### Exercise details
Could you return all of the records exactly, minus their images?

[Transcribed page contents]
__________

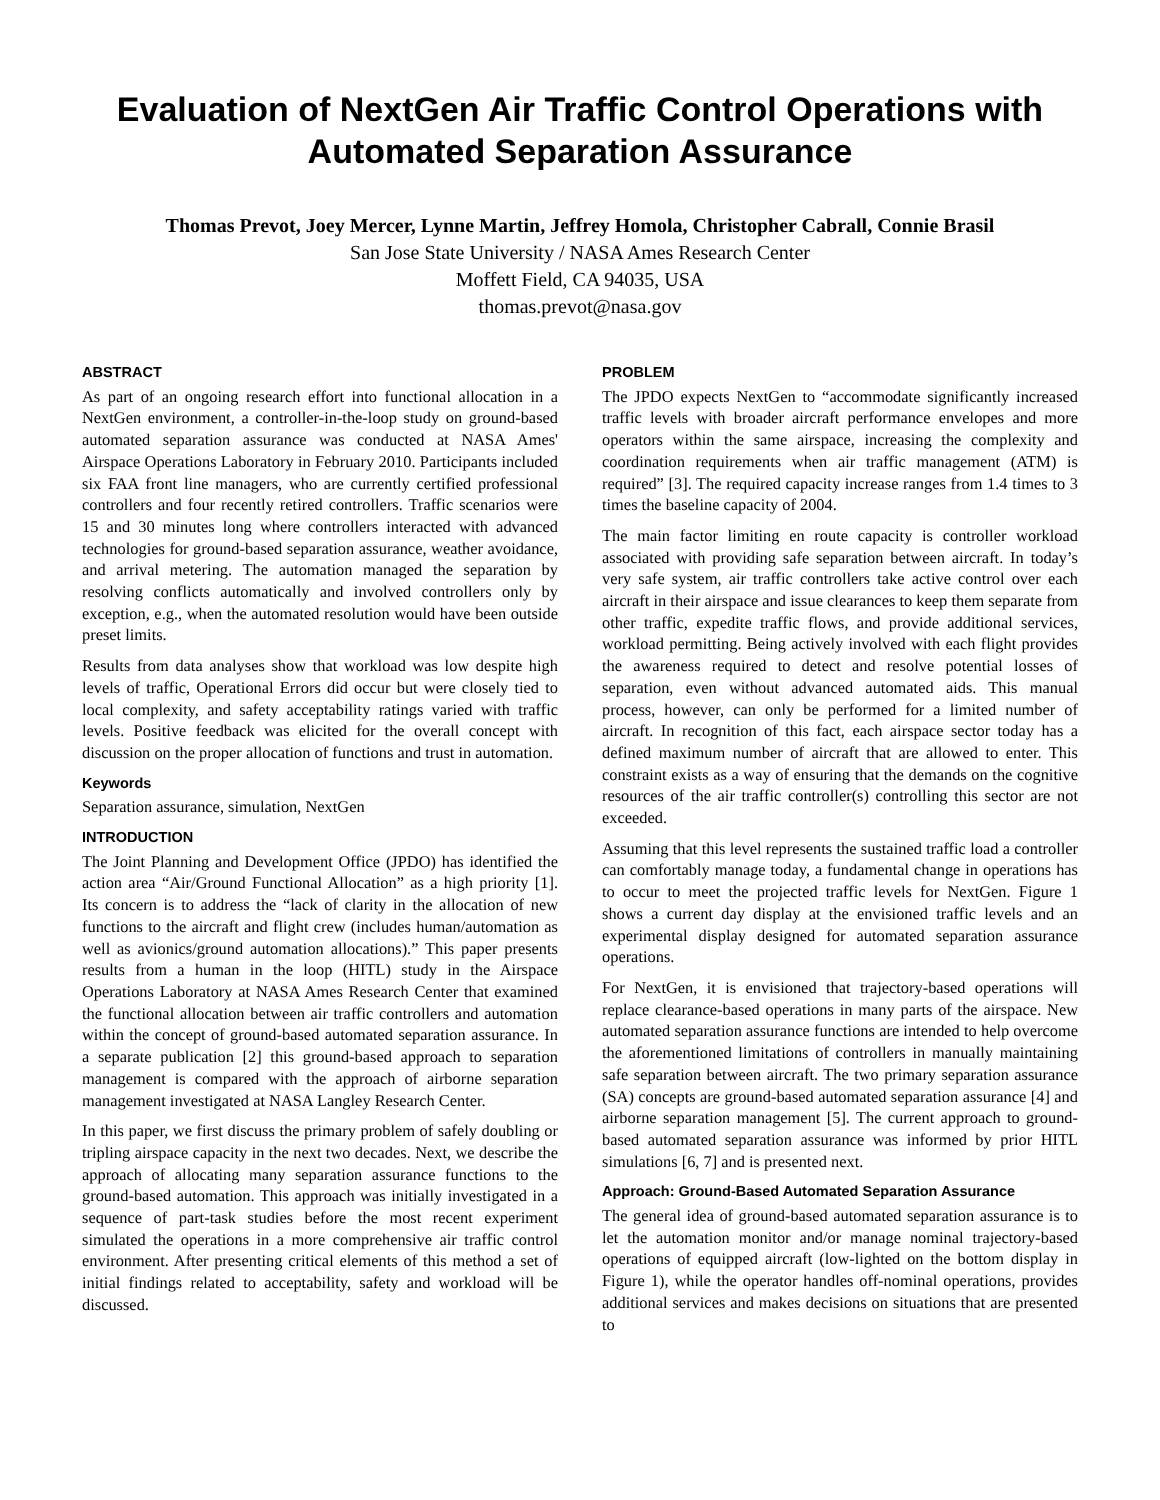Evaluation of NextGen Air Traffic Control Operations with Automated Separation Assurance
Thomas Prevot, Joey Mercer, Lynne Martin, Jeffrey Homola, Christopher Cabrall, Connie Brasil
San Jose State University / NASA Ames Research Center
Moffett Field, CA 94035, USA
thomas.prevot@nasa.gov
ABSTRACT
As part of an ongoing research effort into functional allocation in a NextGen environment, a controller-in-the-loop study on ground-based automated separation assurance was conducted at NASA Ames' Airspace Operations Laboratory in February 2010. Participants included six FAA front line managers, who are currently certified professional controllers and four recently retired controllers. Traffic scenarios were 15 and 30 minutes long where controllers interacted with advanced technologies for ground-based separation assurance, weather avoidance, and arrival metering. The automation managed the separation by resolving conflicts automatically and involved controllers only by exception, e.g., when the automated resolution would have been outside preset limits.
Results from data analyses show that workload was low despite high levels of traffic, Operational Errors did occur but were closely tied to local complexity, and safety acceptability ratings varied with traffic levels. Positive feedback was elicited for the overall concept with discussion on the proper allocation of functions and trust in automation.
Keywords
Separation assurance, simulation, NextGen
INTRODUCTION
The Joint Planning and Development Office (JPDO) has identified the action area “Air/Ground Functional Allocation” as a high priority [1]. Its concern is to address the “lack of clarity in the allocation of new functions to the aircraft and flight crew (includes human/automation as well as avionics/ground automation allocations).” This paper presents results from a human in the loop (HITL) study in the Airspace Operations Laboratory at NASA Ames Research Center that examined the functional allocation between air traffic controllers and automation within the concept of ground-based automated separation assurance. In a separate publication [2] this ground-based approach to separation management is compared with the approach of airborne separation management investigated at NASA Langley Research Center.
In this paper, we first discuss the primary problem of safely doubling or tripling airspace capacity in the next two decades. Next, we describe the approach of allocating many separation assurance functions to the ground-based automation. This approach was initially investigated in a sequence of part-task studies before the most recent experiment simulated the operations in a more comprehensive air traffic control environment. After presenting critical elements of this method a set of initial findings related to acceptability, safety and workload will be discussed.
PROBLEM
The JPDO expects NextGen to “accommodate significantly increased traffic levels with broader aircraft performance envelopes and more operators within the same airspace, increasing the complexity and coordination requirements when air traffic management (ATM) is required” [3]. The required capacity increase ranges from 1.4 times to 3 times the baseline capacity of 2004.
The main factor limiting en route capacity is controller workload associated with providing safe separation between aircraft. In today’s very safe system, air traffic controllers take active control over each aircraft in their airspace and issue clearances to keep them separate from other traffic, expedite traffic flows, and provide additional services, workload permitting. Being actively involved with each flight provides the awareness required to detect and resolve potential losses of separation, even without advanced automated aids. This manual process, however, can only be performed for a limited number of aircraft. In recognition of this fact, each airspace sector today has a defined maximum number of aircraft that are allowed to enter. This constraint exists as a way of ensuring that the demands on the cognitive resources of the air traffic controller(s) controlling this sector are not exceeded.
Assuming that this level represents the sustained traffic load a controller can comfortably manage today, a fundamental change in operations has to occur to meet the projected traffic levels for NextGen. Figure 1 shows a current day display at the envisioned traffic levels and an experimental display designed for automated separation assurance operations.
For NextGen, it is envisioned that trajectory-based operations will replace clearance-based operations in many parts of the airspace. New automated separation assurance functions are intended to help overcome the aforementioned limitations of controllers in manually maintaining safe separation between aircraft. The two primary separation assurance (SA) concepts are ground-based automated separation assurance [4] and airborne separation management [5]. The current approach to ground-based automated separation assurance was informed by prior HITL simulations [6, 7] and is presented next.
Approach: Ground-Based Automated Separation Assurance
The general idea of ground-based automated separation assurance is to let the automation monitor and/or manage nominal trajectory-based operations of equipped aircraft (low-lighted on the bottom display in Figure 1), while the operator handles off-nominal operations, provides additional services and makes decisions on situations that are presented to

__________

### Task result
Evaluation of NextGen Air Traffic Control Operations with Automated Separation Assurance
Thomas Prevot, Joey Mercer, Lynne Martin, Jeffrey Homola, Christopher Cabrall, Connie Brasil
San Jose State University / NASA Ames Research Center
Moffett Field, CA 94035, USA
thomas.prevot@nasa.gov
ABSTRACT
As part of an ongoing research effort into functional allocation in a NextGen environment, a controller-in-the-loop study on ground-based automated separation assurance was conducted at NASA Ames' Airspace Operations Laboratory in February 2010. Participants included six FAA front line managers, who are currently certified professional controllers and four recently retired controllers. Traffic scenarios were 15 and 30 minutes long where controllers interacted with advanced technologies for ground-based separation assurance, weather avoidance, and arrival metering. The automation managed the separation by resolving conflicts automatically and involved controllers only by exception, e.g., when the automated resolution would have been outside preset limits.
Results from data analyses show that workload was low despite high levels of traffic, Operational Errors did occur but were closely tied to local complexity, and safety acceptability ratings varied with traffic levels. Positive feedback was elicited for the overall concept with discussion on the proper allocation of functions and trust in automation.
Keywords
Separation assurance, simulation, NextGen
INTRODUCTION
The Joint Planning and Development Office (JPDO) has identified the action area “Air/Ground Functional Allocation” as a high priority [1]. Its concern is to address the “lack of clarity in the allocation of new functions to the aircraft and flight crew (includes human/automation as well as avionics/ground automation allocations).” This paper presents results from a human in the loop (HITL) study in the Airspace Operations Laboratory at NASA Ames Research Center that examined the functional allocation between air traffic controllers and automation within the concept of ground-based automated separation assurance. In a separate publication [2] this ground-based approach to separation management is compared with the approach of airborne separation management investigated at NASA Langley Research Center.
In this paper, we first discuss the primary problem of safely doubling or tripling airspace capacity in the next two decades. Next, we describe the approach of allocating many separation assurance functions to the ground-based automation. This approach was initially investigated in a sequence of part-task studies before the most recent experiment simulated the operations in a more comprehensive air traffic control environment. After presenting critical elements of this method a set of initial findings related to acceptability, safety and workload will be discussed.
PROBLEM
The JPDO expects NextGen to “accommodate significantly increased traffic levels with broader aircraft performance envelopes and more operators within the same airspace, increasing the complexity and coordination requirements when air traffic management (ATM) is required” [3]. The required capacity increase ranges from 1.4 times to 3 times the baseline capacity of 2004.
The main factor limiting en route capacity is controller workload associated with providing safe separation between aircraft. In today’s very safe system, air traffic controllers take active control over each aircraft in their airspace and issue clearances to keep them separate from other traffic, expedite traffic flows, and provide additional services, workload permitting. Being actively involved with each flight provides the awareness required to detect and resolve potential losses of separation, even without advanced automated aids. This manual process, however, can only be performed for a limited number of aircraft. In recognition of this fact, each airspace sector today has a defined maximum number of aircraft that are allowed to enter. This constraint exists as a way of ensuring that the demands on the cognitive resources of the air traffic controller(s) controlling this sector are not exceeded.
Assuming that this level represents the sustained traffic load a controller can comfortably manage today, a fundamental change in operations has to occur to meet the projected traffic levels for NextGen. Figure 1 shows a current day display at the envisioned traffic levels and an experimental display designed for automated separation assurance operations.
For NextGen, it is envisioned that trajectory-based operations will replace clearance-based operations in many parts of the airspace. New automated separation assurance functions are intended to help overcome the aforementioned limitations of controllers in manually maintaining safe separation between aircraft. The two primary separation assurance (SA) concepts are ground-based automated separation assurance [4] and airborne separation management [5]. The current approach to ground-based automated separation assurance was informed by prior HITL simulations [6, 7] and is presented next.
Approach: Ground-Based Automated Separation Assurance
The general idea of ground-based automated separation assurance is to let the automation monitor and/or manage nominal trajectory-based operations of equipped aircraft (low-lighted on the bottom display in Figure 1), while the operator handles off-nominal operations, provides additional services and makes decisions on situations that are presented to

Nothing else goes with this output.